The Washington Post can’t decide, either. The headline reads: “Texas’s Johnson Is in Position.” The article: beneath it reads: “But one player at the position who has the league’s talent evaluators excited is Texas linebacker Derrick Johnson ...” No nothing. Even here in the Lone Star State we can’t agree. The Web site of — hang on, big title — The University of Texas Institute of Texan Cultures at San Antonio features Texas’s Anglo-Americans. Click on it and you get Texas’ Anglo-Americans.
Our reason for this sudden interest in the proper possessive state of our state is because right on our doorstep — the back doorstep — the Arkansas Legislature is debating the “Arkansas’s apostrophe act.” Rep. Steve Harrelson has filed a resolution to declare the correct possessive form of the state as “Arkansas’s.” The resolution carries no legal weight, and would not affect Arkansans’ use of apostrophes in Illinois, Kansas, Massachusetts or Texas.

According to news reports, “with English, French and Dutch explorers passing through the state, the state at different times was spelled 70 different ways and pronounced 70 different ways in its early history.” After Arkansas became a state, the news article continues, confusion remained on its spelling and its pronunciation, as many maps from the time spelled it without its final “s.” A resolution by the Legislature in 1881 formalized its current spelling and pronunciation, making its final “s” silent.

A silent s? If our own Legislature in Austin decreed we should not pronounce the final s of our state, we would go around calling this place Texa. (And, please, no dumb jokes about we don’t know our s. This is a high-brow column written only for members of MENSA. Give me the secret handshake). 

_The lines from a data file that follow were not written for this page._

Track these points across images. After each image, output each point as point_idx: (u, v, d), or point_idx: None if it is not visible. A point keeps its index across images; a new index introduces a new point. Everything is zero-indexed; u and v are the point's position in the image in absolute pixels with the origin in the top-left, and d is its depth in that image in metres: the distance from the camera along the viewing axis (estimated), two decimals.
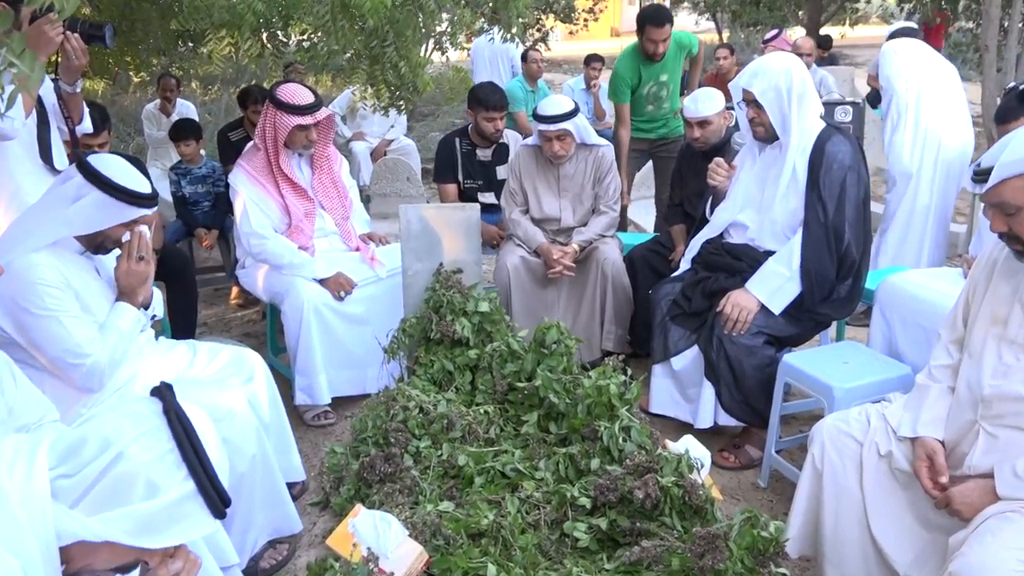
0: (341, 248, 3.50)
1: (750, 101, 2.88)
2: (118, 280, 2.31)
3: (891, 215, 4.17)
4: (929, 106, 4.07)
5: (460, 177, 4.18)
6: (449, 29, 4.02)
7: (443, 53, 4.50)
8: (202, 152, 4.72)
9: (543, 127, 3.56)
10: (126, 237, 2.27)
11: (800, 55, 5.82)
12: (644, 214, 5.82)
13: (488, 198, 4.18)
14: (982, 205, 1.81)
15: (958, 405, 1.92)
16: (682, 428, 2.97)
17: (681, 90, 4.86)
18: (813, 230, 2.77)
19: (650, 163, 4.97)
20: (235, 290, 4.74)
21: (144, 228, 2.31)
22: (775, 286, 2.81)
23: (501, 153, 4.20)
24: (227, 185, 3.66)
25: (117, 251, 2.32)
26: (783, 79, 2.80)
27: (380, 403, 2.71)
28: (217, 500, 1.27)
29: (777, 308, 2.80)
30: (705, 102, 3.55)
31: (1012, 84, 3.84)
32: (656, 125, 4.75)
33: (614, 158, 3.77)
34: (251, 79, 10.90)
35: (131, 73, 8.63)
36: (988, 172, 1.78)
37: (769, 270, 2.82)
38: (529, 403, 2.64)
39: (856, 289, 2.87)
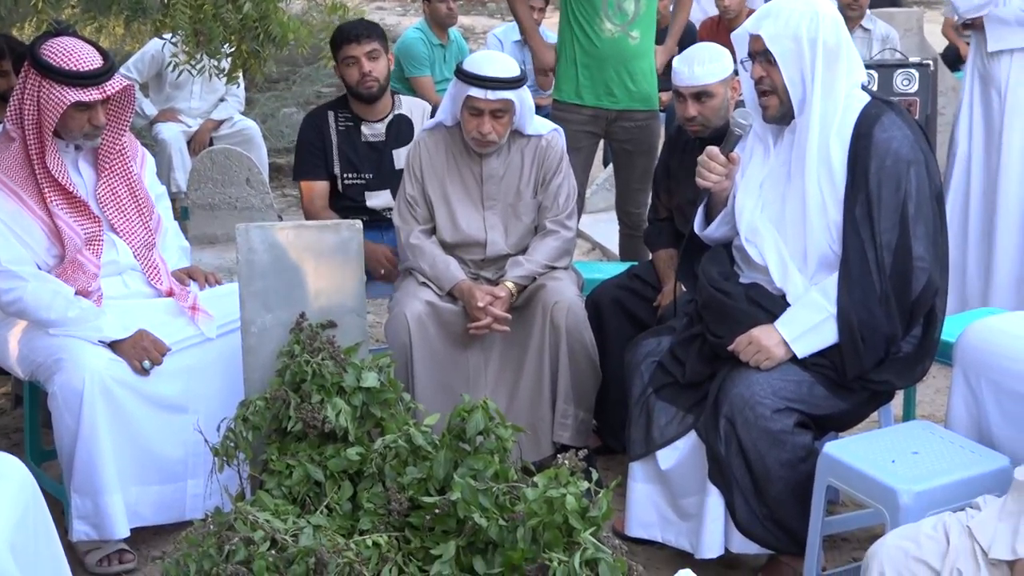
0: (144, 292, 3.51)
1: (758, 53, 3.04)
2: None
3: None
4: None
5: (337, 169, 4.25)
6: None
7: None
8: None
9: (476, 91, 3.56)
10: None
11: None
12: (606, 230, 5.90)
13: (381, 198, 4.25)
14: None
15: None
16: (677, 559, 3.03)
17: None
18: (854, 259, 2.92)
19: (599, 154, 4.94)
20: None
21: None
22: (808, 322, 2.95)
23: (400, 130, 4.27)
24: None
25: None
26: (805, 25, 2.97)
27: (208, 535, 2.71)
28: None
29: (802, 351, 2.94)
30: (705, 64, 3.67)
31: None
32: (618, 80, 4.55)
33: (565, 150, 3.86)
34: None
35: None
36: None
37: (808, 300, 2.97)
38: (443, 528, 2.68)
39: (929, 342, 3.02)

Rules on forming possessives can be confusing. The current Associated Press Stylebook says singular proper names ending in ‘s’ — such as Texas — should only have an apostrophe. But my Associated Press Stylebook (it’s a little old) says on Page XXVII: “Singular proper nouns ending in S: Add ‘s unless the next word begins with s; the hostess’s invitation, the hostess’ seat.” Now that gets complicated. So we have: Texas’s predicament (add the apostrophe and the s), but Texas’ situation (no extra s).    

How about New Years Day? Is it actually New Year’s Day? I’ve seen it written both ways. The Dallas Cowboys, but Dallas’s Cowboys? The Eyes’ of Texas? Days’ of Our Lives? In London there is St. James’s Palace where the royals hang out. But there is also the Court of St. James’s, which is the popular name of the royal court of the UK. Since the title contains an “of” — meaning possession — do the Brits really need that extra ‘s at the end? Do we say, “This is the son of John Jones’s? Of course not. Keeping up with the Joneses is hard enough, but if the family owns something, is the proper word Joneses’s? 

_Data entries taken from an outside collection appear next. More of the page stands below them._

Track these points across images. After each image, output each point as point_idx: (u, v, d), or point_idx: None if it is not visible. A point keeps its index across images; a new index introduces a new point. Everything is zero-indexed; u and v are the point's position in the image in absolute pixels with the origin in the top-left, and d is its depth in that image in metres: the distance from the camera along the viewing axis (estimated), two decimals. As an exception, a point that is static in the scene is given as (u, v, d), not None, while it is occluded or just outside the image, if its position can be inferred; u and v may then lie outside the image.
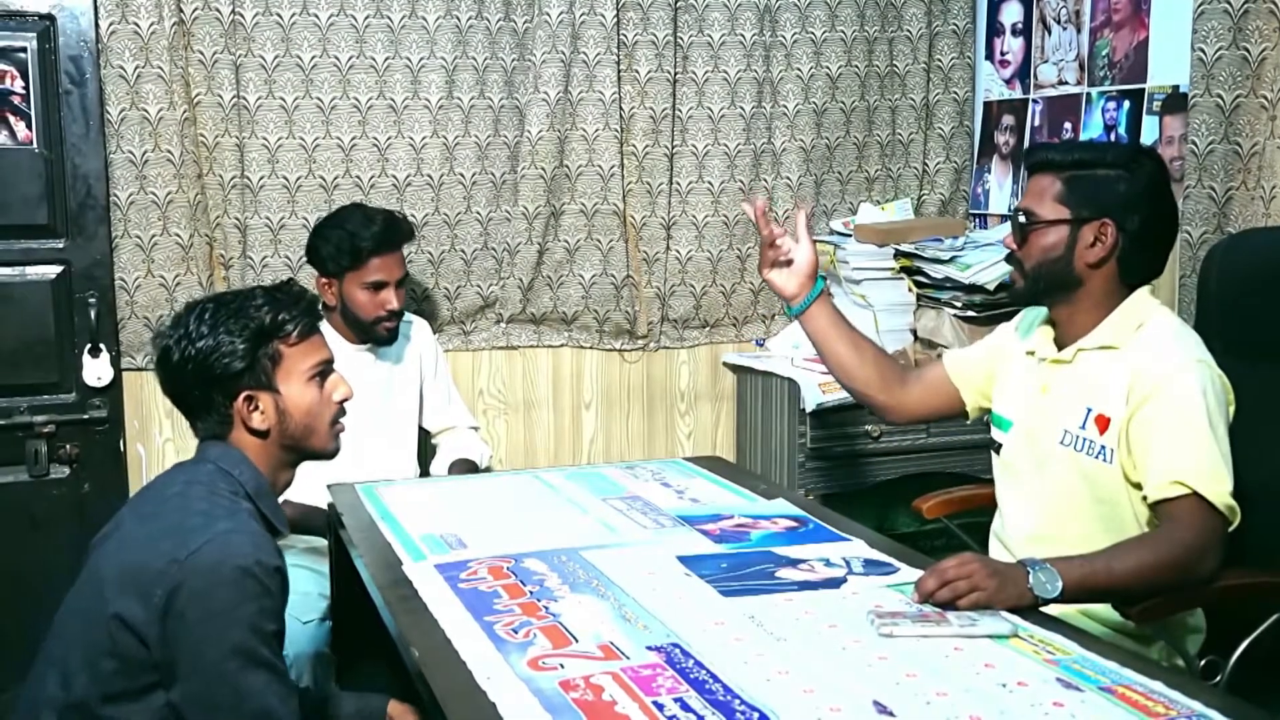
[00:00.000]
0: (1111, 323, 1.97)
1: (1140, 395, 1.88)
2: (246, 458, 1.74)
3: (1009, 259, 2.06)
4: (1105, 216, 1.93)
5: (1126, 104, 3.13)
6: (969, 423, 2.31)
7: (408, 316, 3.00)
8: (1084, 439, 1.96)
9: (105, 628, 1.58)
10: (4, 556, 2.99)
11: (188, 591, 1.54)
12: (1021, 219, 1.99)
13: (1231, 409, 1.92)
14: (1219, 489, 1.82)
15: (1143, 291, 2.00)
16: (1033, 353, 2.09)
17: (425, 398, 3.03)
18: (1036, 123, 3.47)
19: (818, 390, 3.15)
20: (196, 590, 1.54)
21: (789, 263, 2.21)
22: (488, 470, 3.06)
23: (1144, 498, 1.88)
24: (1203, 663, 1.89)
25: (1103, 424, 1.93)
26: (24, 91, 2.91)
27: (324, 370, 1.80)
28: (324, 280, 2.84)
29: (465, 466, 2.95)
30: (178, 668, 1.56)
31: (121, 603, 1.57)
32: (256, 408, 1.73)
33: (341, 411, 1.83)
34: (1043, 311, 2.11)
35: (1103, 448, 1.93)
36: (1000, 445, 2.13)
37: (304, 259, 3.13)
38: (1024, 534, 2.06)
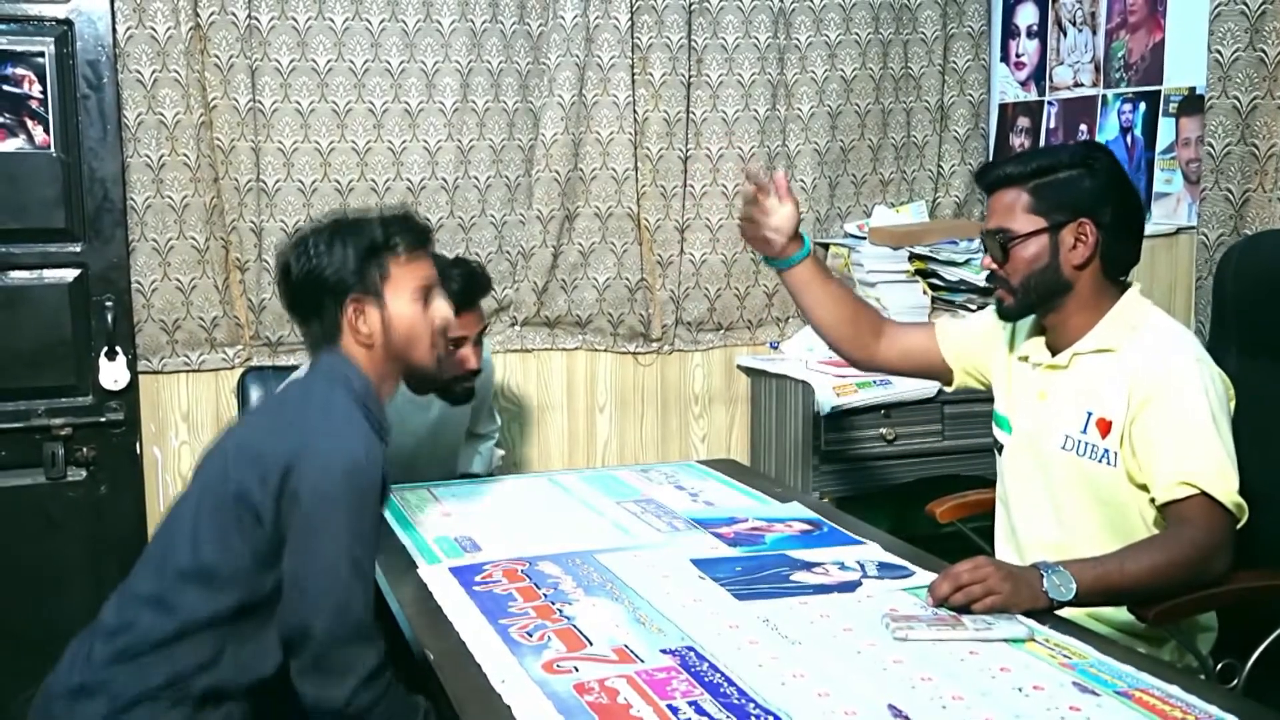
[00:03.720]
0: (1106, 325, 1.97)
1: (1141, 397, 1.88)
2: (355, 364, 1.83)
3: (991, 279, 2.05)
4: (1081, 216, 1.93)
5: (1142, 106, 3.11)
6: (950, 391, 2.32)
7: None
8: (1086, 443, 1.95)
9: (230, 503, 1.68)
10: (21, 558, 3.01)
11: (299, 476, 1.64)
12: (1000, 237, 1.98)
13: (1232, 405, 1.92)
14: (1227, 487, 1.82)
15: (1134, 292, 2.00)
16: (1026, 358, 2.08)
17: (470, 424, 2.94)
18: (1052, 125, 3.46)
19: (832, 393, 3.14)
20: (308, 477, 1.64)
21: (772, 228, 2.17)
22: (501, 473, 3.06)
23: (1151, 500, 1.88)
24: (1219, 666, 1.88)
25: (1104, 427, 1.92)
26: (42, 96, 2.93)
27: (428, 290, 1.88)
28: None
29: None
30: (286, 545, 1.65)
31: (241, 479, 1.68)
32: (362, 316, 1.82)
33: (441, 332, 1.92)
34: (1029, 319, 2.10)
35: (1105, 451, 1.92)
36: (1003, 446, 2.12)
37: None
38: (1031, 539, 2.05)
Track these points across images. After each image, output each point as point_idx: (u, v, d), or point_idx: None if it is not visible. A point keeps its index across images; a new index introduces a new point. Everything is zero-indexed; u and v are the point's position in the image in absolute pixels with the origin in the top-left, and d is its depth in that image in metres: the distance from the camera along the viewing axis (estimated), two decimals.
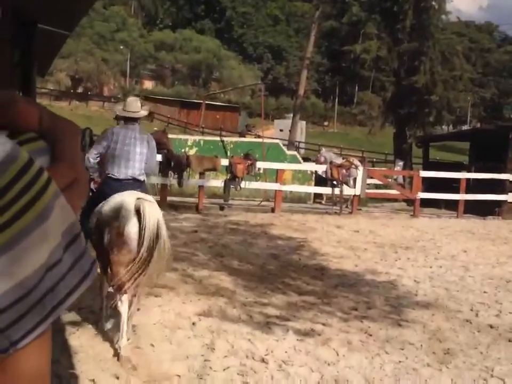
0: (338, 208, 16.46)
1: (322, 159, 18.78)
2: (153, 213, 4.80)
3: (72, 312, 5.88)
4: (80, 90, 61.06)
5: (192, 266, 8.48)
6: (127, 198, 4.94)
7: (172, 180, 15.06)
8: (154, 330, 5.60)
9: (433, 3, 22.68)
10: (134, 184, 5.50)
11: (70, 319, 5.68)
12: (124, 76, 65.84)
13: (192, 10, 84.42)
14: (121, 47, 66.96)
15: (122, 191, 5.13)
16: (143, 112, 5.84)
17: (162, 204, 14.44)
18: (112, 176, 5.56)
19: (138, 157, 5.62)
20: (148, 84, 72.27)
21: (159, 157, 14.89)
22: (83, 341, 5.20)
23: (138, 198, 4.90)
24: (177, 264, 8.50)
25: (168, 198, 14.95)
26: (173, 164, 14.79)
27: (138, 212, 4.78)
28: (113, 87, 63.41)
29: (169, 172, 14.93)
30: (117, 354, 4.85)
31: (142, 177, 5.68)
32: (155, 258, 4.71)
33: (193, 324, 5.89)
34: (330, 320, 6.34)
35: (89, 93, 59.62)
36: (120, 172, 5.56)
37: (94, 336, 5.34)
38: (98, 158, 5.73)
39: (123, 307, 4.84)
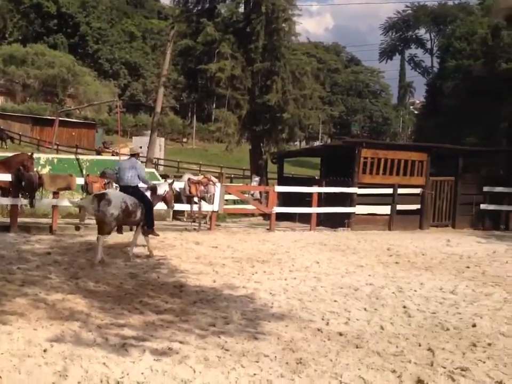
0: (197, 224, 16.57)
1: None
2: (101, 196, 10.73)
3: None
4: None
5: (45, 290, 8.15)
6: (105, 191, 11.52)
7: (23, 200, 14.38)
8: (2, 360, 5.31)
9: (284, 25, 23.67)
10: (128, 187, 11.19)
11: None
12: None
13: (43, 24, 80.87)
14: None
15: (122, 191, 11.20)
16: (134, 151, 12.04)
17: (12, 226, 13.77)
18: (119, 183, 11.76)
19: (128, 174, 11.20)
20: None
21: (8, 177, 14.19)
22: None
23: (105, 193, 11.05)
24: (28, 288, 8.14)
25: (20, 220, 14.27)
26: (24, 183, 14.13)
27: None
28: None
29: (20, 192, 14.26)
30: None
31: (133, 184, 11.24)
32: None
33: (45, 350, 5.65)
34: (188, 338, 6.37)
35: None
36: (122, 181, 11.43)
37: None
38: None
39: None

Now we get really tricky. How do we pronounce these words? If, as noted, we don’t pronounce the final s in Arkansas along with Illinois, we don’t say Massachusett or Kansa. Then again, we don’t even pronounce our happy home correctly. It is spelled Texas, but we pronounce it TECK-siz. Anyone who went around singing “Deep in the Heart of TECK-az” would be put on the next stage to Arkansassss.
This, sort of, brings us to grits, the edible kind, not True Grit. Can we have one grit? In Lillian Hellman’s “The Little Foxes,” a Southern belle complains to her retainer, “The grits is cold.” She was a woman of style, not some Southern white trash (and most of them don’t have retainers­). So we must assume she knew her grammar. Could the grits possess cold? Gritses’? 

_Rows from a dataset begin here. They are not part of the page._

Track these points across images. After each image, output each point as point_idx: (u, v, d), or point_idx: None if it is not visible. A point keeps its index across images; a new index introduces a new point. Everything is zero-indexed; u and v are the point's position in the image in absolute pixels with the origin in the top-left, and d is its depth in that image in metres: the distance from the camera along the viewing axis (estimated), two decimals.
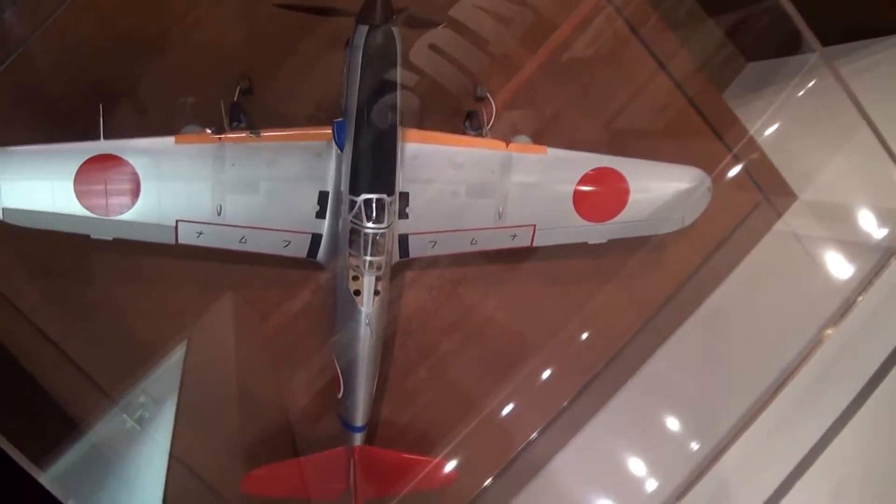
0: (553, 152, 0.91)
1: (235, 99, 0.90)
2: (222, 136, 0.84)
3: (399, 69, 0.81)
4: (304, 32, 0.96)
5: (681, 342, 1.04)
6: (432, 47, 0.96)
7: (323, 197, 0.87)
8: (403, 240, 0.90)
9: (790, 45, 1.12)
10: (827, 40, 1.03)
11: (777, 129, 1.05)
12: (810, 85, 1.04)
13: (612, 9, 1.04)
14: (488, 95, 0.97)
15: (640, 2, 1.06)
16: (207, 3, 0.96)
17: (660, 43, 1.06)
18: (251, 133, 0.84)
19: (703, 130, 1.08)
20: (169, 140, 0.83)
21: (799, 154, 1.09)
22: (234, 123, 0.87)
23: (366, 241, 0.83)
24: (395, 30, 0.79)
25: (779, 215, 1.09)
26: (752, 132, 1.06)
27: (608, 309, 1.05)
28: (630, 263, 1.04)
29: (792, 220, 1.08)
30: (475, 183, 0.90)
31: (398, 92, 0.82)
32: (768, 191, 1.09)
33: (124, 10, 0.94)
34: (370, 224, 0.83)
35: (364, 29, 0.78)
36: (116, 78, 0.93)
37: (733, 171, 1.04)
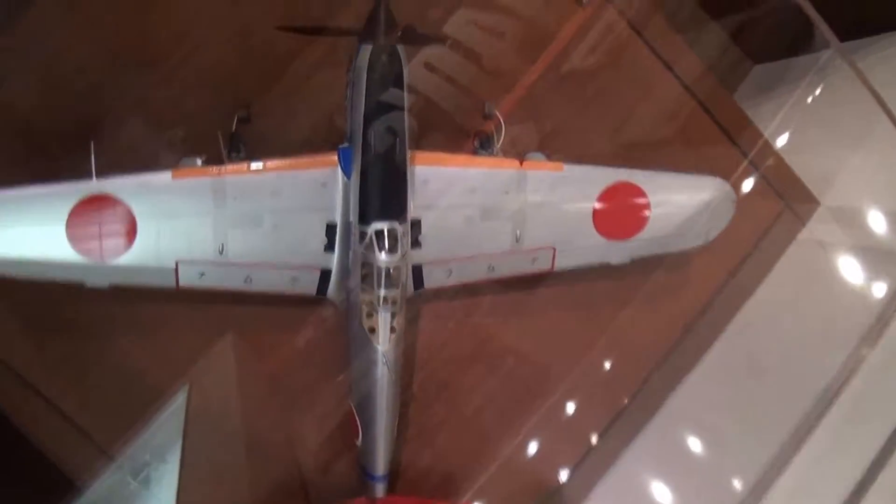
0: (570, 168, 0.87)
1: (234, 129, 0.86)
2: (222, 168, 0.80)
3: (406, 89, 0.78)
4: (302, 56, 0.92)
5: (712, 365, 0.99)
6: (428, 66, 0.94)
7: (331, 229, 0.82)
8: (417, 270, 0.85)
9: (797, 46, 1.10)
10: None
11: (792, 132, 1.02)
12: (823, 83, 1.02)
13: (615, 11, 1.02)
14: (496, 113, 0.92)
15: (640, 7, 1.03)
16: (201, 30, 0.92)
17: (665, 47, 1.03)
18: (252, 164, 0.80)
19: (716, 135, 1.04)
20: (166, 175, 0.78)
21: (817, 157, 1.06)
22: (234, 155, 0.83)
23: (379, 275, 0.78)
24: (399, 48, 0.76)
25: (803, 223, 1.05)
26: (766, 135, 1.02)
27: (633, 332, 1.00)
28: (652, 283, 0.99)
29: (816, 228, 1.04)
30: (490, 205, 0.85)
31: (405, 113, 0.78)
32: (789, 198, 1.05)
33: (114, 40, 0.91)
34: (383, 256, 0.78)
35: (367, 48, 0.76)
36: (109, 112, 0.88)
37: (751, 179, 1.01)
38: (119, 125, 0.87)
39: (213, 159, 0.81)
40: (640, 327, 1.00)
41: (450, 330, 0.97)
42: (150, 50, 0.91)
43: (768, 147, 1.02)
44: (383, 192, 0.79)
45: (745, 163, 1.01)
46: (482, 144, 0.90)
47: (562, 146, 0.95)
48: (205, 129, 0.84)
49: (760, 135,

We must solve the possessive problem ourselves, as usual. The Bible for Texanna is the Handbook of Texas, a massive compilation of anything and everything to do with the Lone Star State. It uses Texas’s 55 times — “Texas’s contribution to the Women’s Basketball ...” and “The value of Texas’s spinach crop ...” For the use of Texas’ without the double and final s, the Handbook lists an even 2,000 times.
So while you are waiting for your income tax refund because of the Peace Dividend, contemplate just how we should spell the name of our beloved home. And while you’re at it, please send a second one.